··· Task data
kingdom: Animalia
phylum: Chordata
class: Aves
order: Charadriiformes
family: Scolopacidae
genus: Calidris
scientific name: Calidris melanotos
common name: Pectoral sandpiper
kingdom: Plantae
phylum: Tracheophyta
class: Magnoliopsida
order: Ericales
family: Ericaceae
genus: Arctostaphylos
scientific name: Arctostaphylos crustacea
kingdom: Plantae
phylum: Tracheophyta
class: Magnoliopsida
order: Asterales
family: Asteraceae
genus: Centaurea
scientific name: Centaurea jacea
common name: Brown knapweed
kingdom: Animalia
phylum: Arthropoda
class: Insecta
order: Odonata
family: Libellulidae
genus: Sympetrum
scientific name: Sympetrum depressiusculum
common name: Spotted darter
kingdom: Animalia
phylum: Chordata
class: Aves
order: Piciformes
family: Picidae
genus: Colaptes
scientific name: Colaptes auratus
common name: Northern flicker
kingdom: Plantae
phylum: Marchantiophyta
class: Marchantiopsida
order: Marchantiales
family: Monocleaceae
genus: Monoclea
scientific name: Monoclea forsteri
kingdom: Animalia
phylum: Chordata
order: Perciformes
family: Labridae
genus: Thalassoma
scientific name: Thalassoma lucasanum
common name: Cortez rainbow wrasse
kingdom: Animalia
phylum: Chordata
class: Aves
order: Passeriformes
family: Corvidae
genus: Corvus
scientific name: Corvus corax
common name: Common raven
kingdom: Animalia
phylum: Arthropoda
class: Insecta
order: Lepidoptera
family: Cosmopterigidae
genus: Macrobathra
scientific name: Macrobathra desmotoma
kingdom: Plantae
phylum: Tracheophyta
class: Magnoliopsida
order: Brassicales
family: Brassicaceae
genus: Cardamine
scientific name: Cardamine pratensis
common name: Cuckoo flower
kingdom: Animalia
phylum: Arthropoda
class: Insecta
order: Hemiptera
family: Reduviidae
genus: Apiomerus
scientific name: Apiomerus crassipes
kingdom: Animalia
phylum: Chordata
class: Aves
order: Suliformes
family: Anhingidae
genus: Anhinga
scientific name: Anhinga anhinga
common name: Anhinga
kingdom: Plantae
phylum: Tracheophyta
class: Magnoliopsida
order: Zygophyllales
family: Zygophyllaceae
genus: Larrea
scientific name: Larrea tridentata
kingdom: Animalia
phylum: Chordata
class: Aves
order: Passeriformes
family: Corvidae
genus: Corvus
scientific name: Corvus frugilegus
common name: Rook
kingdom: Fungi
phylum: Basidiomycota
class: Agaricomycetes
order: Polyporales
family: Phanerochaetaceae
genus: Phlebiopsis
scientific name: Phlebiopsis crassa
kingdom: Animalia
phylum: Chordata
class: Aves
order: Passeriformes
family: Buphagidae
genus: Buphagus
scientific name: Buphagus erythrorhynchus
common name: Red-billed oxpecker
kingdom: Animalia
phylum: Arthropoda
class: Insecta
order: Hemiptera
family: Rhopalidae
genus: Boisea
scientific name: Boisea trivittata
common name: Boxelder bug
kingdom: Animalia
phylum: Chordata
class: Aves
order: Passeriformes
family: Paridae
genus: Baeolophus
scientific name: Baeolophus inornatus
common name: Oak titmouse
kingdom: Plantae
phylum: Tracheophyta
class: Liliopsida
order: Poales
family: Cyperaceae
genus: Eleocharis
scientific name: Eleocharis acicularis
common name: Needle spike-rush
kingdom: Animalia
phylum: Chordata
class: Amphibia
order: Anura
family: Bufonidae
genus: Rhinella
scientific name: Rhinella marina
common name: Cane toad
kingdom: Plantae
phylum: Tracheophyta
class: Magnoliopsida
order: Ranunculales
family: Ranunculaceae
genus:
······
▶ _What is expected_
Please copy out every line of the material above, word for word.

▶ _Final answer_
kingdom: Animalia
phylum: Chordata
class: Aves
order: Charadriiformes
family: Scolopacidae
genus: Calidris
scientific name: Calidris melanotos
common name: Pectoral sandpiper
kingdom: Plantae
phylum: Tracheophyta
class: Magnoliopsida
order: Ericales
family: Ericaceae
genus: Arctostaphylos
scientific name: Arctostaphylos crustacea
kingdom: Plantae
phylum: Tracheophyta
class: Magnoliopsida
order: Asterales
family: Asteraceae
genus: Centaurea
scientific name: Centaurea jacea
common name: Brown knapweed
kingdom: Animalia
phylum: Arthropoda
class: Insecta
order: Odonata
family: Libellulidae
genus: Sympetrum
scientific name: Sympetrum depressiusculum
common name: Spotted darter
kingdom: Animalia
phylum: Chordata
class: Aves
order: Piciformes
family: Picidae
genus: Colaptes
scientific name: Colaptes auratus
common name: Northern flicker
kingdom: Plantae
phylum: Marchantiophyta
class: Marchantiopsida
order: Marchantiales
family: Monocleaceae
genus: Monoclea
scientific name: Monoclea forsteri
kingdom: Animalia
phylum: Chordata
order: Perciformes
family: Labridae
genus: Thalassoma
scientific name: Thalassoma lucasanum
common name: Cortez rainbow wrasse
kingdom: Animalia
phylum: Chordata
class: Aves
order: Passeriformes
family: Corvidae
genus: Corvus
scientific name: Corvus corax
common name: Common raven
kingdom: Animalia
phylum: Arthropoda
class: Insecta
order: Lepidoptera
family: Cosmopterigidae
genus: Macrobathra
scientific name: Macrobathra desmotoma
kingdom: Plantae
phylum: Tracheophyta
class: Magnoliopsida
order: Brassicales
family: Brassicaceae
genus: Cardamine
scientific name: Cardamine pratensis
common name: Cuckoo flower
kingdom: Animalia
phylum: Arthropoda
class: Insecta
order: Hemiptera
family: Reduviidae
genus: Apiomerus
scientific name: Apiomerus crassipes
kingdom: Animalia
phylum: Chordata
class: Aves
order: Suliformes
family: Anhingidae
genus: Anhinga
scientific name: Anhinga anhinga
common name: Anhinga
kingdom: Plantae
phylum: Tracheophyta
class: Magnoliopsida
order: Zygophyllales
family: Zygophyllaceae
genus: Larrea
scientific name: Larrea tridentata
kingdom: Animalia
phylum: Chordata
class: Aves
order: Passeriformes
family: Corvidae
genus: Corvus
scientific name: Corvus frugilegus
common name: Rook
kingdom: Fungi
phylum: Basidiomycota
class: Agaricomycetes
order: Polyporales
family: Phanerochaetaceae
genus: Phlebiopsis
scientific name: Phlebiopsis crassa
kingdom: Animalia
phylum: Chordata
class: Aves
order: Passeriformes
family: Buphagidae
genus: Buphagus
scientific name: Buphagus erythrorhynchus
common name: Red-billed oxpecker
kingdom: Animalia
phylum: Arthropoda
class: Insecta
order: Hemiptera
family: Rhopalidae
genus: Boisea
scientific name: Boisea trivittata
common name: Boxelder bug
kingdom: Animalia
phylum: Chordata
class: Aves
order: Passeriformes
family: Paridae
genus: Baeolophus
scientific name: Baeolophus inornatus
common name: Oak titmouse
kingdom: Plantae
phylum: Tracheophyta
class: Liliopsida
order: Poales
family: Cyperaceae
genus: Eleocharis
scientific name: Eleocharis acicularis
common name: Needle spike-rush
kingdom: Animalia
phylum: Chordata
class: Amphibia
order: Anura
family: Bufonidae
genus: Rhinella
scientific name: Rhinella marina
common name: Cane toad
kingdom: Plantae
phylum: Tracheophyta
class: Magnoliopsida
order: Ranunculales
family: Ranunculaceae
genus:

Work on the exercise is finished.